Por Dão Real Pereira
Publicado 23/05/2015 10:34

Quando se fala em justiça fiscal logo pensamos nas injustiças do sistema tributário, na regressividade da carga tributária e nas conjunturas políticas e sociais que reproduzem esse modelo. Associamos sempre o tema à ideia de que o sistema fiscal só seria justo quando cobrasse mais de quem tem mais e menos de quem tem menos e devolvesse mais para quem tem menos e menos para quem tem mais, cumprindo, assim, sua função de instrumento para a redução das desigualdades.
Normalmente não nos lembramos da administração tributária, das estruturas de julgamento do contencioso e das estruturas de cobrança dos créditos tributários, também recheadas de instrumentos moldados para agravar a injustiça fiscal inerente ao próprio sistema. As precariedades estruturais das administrações tributárias e das estruturas de cobrança dos créditos tributários, somadas à exacerbação dos instrumentos disponibilizados aos devedores para contestação do direito e dever que tem o Estado de buscar a recuperação dos tributos, são fatores que potencializam a injustiça na medida em que concorrem para facilitar e estimular a sonegação especialmente das classes que já são menos tributadas.
A distribuição de privilégios aos ricos, portanto, não se restringe a uma tributação inexpressiva sobre o patrimônio, a riqueza e a renda do capital, em detrimento dos mais pobres, onerados por uma elevada tributação sobre o consumo, mas também se reflete num conjunto de elementos estruturais que proporcionam um sem-número de caminhos para que as classes mais ricas possam ainda escapar da pouca tributação que lhes cabe.
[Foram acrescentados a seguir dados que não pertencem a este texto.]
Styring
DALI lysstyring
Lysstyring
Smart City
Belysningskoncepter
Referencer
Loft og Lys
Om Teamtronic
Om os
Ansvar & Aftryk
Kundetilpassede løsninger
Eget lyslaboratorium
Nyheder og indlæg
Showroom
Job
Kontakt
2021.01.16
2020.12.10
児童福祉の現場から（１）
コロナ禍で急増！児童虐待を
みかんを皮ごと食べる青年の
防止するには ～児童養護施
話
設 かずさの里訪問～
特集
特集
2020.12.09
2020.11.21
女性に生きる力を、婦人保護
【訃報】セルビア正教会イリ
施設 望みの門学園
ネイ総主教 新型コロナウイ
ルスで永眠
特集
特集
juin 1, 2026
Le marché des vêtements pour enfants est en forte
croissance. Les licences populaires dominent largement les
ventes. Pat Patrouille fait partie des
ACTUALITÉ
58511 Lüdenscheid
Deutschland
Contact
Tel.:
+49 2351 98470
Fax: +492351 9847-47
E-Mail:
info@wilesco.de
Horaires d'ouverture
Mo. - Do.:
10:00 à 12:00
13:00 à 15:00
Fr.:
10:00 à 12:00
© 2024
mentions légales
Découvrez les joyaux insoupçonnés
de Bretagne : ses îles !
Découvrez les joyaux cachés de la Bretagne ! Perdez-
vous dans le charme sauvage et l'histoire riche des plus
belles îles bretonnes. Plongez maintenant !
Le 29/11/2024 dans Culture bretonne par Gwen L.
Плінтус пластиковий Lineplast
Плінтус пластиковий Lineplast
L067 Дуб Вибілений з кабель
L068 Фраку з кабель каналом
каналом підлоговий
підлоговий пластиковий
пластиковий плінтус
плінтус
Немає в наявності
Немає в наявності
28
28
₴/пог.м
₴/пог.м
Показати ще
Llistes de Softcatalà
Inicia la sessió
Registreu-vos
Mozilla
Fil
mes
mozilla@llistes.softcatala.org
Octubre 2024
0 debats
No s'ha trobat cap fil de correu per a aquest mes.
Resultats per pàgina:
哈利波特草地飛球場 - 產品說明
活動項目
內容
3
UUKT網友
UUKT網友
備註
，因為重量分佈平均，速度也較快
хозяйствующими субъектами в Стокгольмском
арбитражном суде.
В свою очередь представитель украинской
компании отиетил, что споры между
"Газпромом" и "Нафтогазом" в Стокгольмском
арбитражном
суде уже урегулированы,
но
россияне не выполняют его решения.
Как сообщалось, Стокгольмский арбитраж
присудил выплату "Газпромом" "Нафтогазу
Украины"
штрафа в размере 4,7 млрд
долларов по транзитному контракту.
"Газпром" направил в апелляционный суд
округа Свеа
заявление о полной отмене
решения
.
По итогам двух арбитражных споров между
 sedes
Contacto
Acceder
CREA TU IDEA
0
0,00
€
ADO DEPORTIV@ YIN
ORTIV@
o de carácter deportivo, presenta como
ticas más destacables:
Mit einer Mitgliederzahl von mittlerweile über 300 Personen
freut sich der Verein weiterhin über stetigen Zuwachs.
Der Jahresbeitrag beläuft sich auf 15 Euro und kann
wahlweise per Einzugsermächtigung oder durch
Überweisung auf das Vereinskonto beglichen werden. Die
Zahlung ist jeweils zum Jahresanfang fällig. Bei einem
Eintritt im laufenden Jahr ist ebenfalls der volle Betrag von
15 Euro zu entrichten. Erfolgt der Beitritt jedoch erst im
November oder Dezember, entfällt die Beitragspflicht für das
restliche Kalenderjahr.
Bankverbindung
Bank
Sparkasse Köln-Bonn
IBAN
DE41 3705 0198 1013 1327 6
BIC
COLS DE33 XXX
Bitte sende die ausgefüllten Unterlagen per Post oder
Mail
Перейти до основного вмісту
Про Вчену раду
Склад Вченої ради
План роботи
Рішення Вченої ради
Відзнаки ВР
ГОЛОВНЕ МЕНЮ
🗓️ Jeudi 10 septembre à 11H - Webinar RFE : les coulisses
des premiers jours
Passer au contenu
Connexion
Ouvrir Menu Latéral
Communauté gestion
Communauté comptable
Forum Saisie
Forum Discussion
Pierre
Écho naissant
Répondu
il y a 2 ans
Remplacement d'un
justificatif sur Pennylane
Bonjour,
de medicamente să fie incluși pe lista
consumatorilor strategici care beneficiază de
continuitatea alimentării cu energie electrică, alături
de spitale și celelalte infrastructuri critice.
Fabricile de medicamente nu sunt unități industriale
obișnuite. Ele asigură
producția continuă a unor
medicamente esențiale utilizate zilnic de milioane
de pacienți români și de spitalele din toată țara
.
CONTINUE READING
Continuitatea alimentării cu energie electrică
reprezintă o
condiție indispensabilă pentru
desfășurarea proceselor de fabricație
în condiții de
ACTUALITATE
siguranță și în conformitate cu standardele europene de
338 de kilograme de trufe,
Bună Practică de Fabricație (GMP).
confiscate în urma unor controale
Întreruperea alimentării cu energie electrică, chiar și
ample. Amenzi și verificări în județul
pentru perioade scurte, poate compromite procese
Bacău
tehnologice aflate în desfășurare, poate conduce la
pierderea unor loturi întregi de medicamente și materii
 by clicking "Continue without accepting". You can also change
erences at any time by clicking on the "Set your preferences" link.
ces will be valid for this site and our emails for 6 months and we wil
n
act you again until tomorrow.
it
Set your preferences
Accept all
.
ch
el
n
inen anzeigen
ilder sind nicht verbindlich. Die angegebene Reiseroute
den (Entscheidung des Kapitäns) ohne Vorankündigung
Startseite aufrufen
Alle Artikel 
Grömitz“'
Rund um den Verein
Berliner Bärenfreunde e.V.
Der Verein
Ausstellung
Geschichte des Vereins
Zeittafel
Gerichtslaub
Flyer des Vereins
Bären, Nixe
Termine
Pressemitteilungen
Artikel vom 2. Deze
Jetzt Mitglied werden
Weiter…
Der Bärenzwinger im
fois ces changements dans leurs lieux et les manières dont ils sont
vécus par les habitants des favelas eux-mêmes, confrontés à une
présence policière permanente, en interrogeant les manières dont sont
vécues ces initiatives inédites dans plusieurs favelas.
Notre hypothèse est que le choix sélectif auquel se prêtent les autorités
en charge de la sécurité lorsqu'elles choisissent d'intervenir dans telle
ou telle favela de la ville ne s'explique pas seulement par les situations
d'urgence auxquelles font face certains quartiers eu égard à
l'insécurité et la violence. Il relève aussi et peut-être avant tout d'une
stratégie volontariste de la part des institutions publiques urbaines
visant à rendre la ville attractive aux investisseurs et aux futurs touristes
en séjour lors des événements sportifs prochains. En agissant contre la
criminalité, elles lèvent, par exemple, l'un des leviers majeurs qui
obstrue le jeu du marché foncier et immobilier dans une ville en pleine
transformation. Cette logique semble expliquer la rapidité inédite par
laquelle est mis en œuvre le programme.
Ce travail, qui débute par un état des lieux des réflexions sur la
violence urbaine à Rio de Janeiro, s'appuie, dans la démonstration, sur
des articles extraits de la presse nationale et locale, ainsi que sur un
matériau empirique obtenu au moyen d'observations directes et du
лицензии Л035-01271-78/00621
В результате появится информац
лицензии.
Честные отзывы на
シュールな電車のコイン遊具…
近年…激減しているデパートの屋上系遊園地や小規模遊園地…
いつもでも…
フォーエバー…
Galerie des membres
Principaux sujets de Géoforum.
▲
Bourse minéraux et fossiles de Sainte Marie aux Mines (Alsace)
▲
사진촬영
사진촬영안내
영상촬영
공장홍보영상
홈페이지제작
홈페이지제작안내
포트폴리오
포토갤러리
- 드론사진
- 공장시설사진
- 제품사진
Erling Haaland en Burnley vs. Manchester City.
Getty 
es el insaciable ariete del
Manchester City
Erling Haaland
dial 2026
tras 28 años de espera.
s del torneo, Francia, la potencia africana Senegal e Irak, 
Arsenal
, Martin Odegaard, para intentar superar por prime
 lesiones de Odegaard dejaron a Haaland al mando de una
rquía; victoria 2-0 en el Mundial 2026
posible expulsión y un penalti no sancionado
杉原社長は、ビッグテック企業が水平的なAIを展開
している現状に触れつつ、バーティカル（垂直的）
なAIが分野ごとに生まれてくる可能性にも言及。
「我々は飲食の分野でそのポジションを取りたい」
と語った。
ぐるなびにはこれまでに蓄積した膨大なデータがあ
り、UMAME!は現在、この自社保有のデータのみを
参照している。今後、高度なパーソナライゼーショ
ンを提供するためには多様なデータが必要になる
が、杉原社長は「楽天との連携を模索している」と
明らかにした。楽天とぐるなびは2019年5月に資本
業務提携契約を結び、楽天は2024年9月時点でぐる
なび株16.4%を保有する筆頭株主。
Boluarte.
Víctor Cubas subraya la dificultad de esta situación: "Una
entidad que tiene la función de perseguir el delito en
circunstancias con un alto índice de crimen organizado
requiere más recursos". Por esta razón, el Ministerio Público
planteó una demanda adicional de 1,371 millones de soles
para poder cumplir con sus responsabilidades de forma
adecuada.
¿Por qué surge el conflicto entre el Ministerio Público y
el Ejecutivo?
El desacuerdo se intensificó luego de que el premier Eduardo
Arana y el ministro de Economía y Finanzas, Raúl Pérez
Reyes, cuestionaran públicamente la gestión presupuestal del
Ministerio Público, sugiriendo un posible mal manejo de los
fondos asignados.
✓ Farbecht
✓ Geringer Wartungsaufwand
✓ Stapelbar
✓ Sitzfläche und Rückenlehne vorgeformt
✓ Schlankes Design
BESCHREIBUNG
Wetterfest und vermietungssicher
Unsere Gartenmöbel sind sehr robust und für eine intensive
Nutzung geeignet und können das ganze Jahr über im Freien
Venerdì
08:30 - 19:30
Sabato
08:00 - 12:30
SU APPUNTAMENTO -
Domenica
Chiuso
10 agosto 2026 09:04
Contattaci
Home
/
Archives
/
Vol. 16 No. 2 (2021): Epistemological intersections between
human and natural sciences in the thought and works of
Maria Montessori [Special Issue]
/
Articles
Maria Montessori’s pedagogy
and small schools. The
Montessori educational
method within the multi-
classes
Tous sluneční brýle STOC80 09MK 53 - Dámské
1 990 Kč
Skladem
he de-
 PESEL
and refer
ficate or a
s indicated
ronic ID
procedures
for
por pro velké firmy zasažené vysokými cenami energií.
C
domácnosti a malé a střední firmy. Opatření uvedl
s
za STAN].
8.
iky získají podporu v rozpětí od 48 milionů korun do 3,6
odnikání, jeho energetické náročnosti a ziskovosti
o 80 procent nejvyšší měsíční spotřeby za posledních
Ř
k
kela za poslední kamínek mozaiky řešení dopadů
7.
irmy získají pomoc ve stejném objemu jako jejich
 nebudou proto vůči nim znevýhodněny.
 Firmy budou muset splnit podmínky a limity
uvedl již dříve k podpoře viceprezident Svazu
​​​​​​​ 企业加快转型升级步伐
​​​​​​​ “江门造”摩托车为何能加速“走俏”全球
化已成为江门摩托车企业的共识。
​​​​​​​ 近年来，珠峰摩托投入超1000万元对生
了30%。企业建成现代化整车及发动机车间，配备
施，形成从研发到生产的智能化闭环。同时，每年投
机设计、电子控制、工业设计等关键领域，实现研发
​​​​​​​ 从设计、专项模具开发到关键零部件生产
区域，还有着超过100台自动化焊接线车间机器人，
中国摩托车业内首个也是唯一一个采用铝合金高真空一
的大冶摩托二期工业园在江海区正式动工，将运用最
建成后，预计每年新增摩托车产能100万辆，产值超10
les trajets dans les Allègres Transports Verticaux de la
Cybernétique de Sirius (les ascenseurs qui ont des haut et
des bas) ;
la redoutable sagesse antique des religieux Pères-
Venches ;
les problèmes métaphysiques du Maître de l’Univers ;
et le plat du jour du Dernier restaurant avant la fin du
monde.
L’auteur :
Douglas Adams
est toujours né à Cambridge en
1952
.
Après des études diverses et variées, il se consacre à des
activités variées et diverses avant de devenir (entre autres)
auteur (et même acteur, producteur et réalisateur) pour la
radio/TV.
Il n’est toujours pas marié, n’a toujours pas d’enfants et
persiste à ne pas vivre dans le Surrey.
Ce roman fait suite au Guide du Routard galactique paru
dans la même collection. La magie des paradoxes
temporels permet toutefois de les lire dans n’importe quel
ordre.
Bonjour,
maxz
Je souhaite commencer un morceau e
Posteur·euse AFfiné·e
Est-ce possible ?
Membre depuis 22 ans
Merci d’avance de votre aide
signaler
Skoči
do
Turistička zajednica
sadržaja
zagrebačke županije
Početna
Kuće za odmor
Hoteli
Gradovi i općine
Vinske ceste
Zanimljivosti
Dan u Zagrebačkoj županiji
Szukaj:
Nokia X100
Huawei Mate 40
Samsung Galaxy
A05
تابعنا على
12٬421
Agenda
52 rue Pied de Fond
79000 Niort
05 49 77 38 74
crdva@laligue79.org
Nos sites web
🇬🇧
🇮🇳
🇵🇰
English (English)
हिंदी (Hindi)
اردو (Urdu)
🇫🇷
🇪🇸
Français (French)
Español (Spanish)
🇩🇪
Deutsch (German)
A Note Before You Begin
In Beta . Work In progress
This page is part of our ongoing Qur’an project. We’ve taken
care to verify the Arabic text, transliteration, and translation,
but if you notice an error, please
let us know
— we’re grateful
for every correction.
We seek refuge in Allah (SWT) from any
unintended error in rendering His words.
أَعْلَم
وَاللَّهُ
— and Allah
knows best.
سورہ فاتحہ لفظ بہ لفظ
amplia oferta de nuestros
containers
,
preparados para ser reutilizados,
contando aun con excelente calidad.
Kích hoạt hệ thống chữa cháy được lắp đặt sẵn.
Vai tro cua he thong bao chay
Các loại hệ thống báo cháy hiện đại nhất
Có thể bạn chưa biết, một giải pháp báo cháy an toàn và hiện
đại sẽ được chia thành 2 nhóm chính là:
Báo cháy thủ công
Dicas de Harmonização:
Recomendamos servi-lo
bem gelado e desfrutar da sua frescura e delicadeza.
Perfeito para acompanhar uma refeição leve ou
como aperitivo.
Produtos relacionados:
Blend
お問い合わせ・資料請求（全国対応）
A composição do estoque de contencioso administrativo existente no Conselho Administrativo de Recursos Fiscais (Carf) é bastante reveladora do que dissemos acima. Dos cerca de R$ 500 bilhões em autuações feitas pela Receita Federal, que correspondem a aproximadamente 120 mil processos, 67% referem-se a apenas 0,7% do total de processos. Esse dado revela que dois terços do valor que está sendo discutido no Carf são de grandes empresas, pois são autuações com valores superiores a R$ 100 milhões.